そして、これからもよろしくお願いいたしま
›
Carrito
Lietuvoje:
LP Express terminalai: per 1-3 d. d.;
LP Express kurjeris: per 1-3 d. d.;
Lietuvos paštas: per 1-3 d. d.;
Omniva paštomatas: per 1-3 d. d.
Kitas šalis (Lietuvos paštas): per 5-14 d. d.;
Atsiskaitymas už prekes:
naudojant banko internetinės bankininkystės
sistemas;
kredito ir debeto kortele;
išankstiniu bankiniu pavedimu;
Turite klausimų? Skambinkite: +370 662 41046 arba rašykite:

.....

Above are the records; reproduce all of them exactly.

ANSWER TO THE EXERCISE:
そして、これからもよろしくお願いいたしま
›
Carrito
Lietuvoje:
LP Express terminalai: per 1-3 d. d.;
LP Express kurjeris: per 1-3 d. d.;
Lietuvos paštas: per 1-3 d. d.;
Omniva paštomatas: per 1-3 d. d.
Kitas šalis (Lietuvos paštas): per 5-14 d. d.;
Atsiskaitymas už prekes:
naudojant banko internetinės bankininkystės
sistemas;
kredito ir debeto kortele;
išankstiniu bankiniu pavedimu;
Turite klausimų? Skambinkite: +370 662 41046 arba rašykite:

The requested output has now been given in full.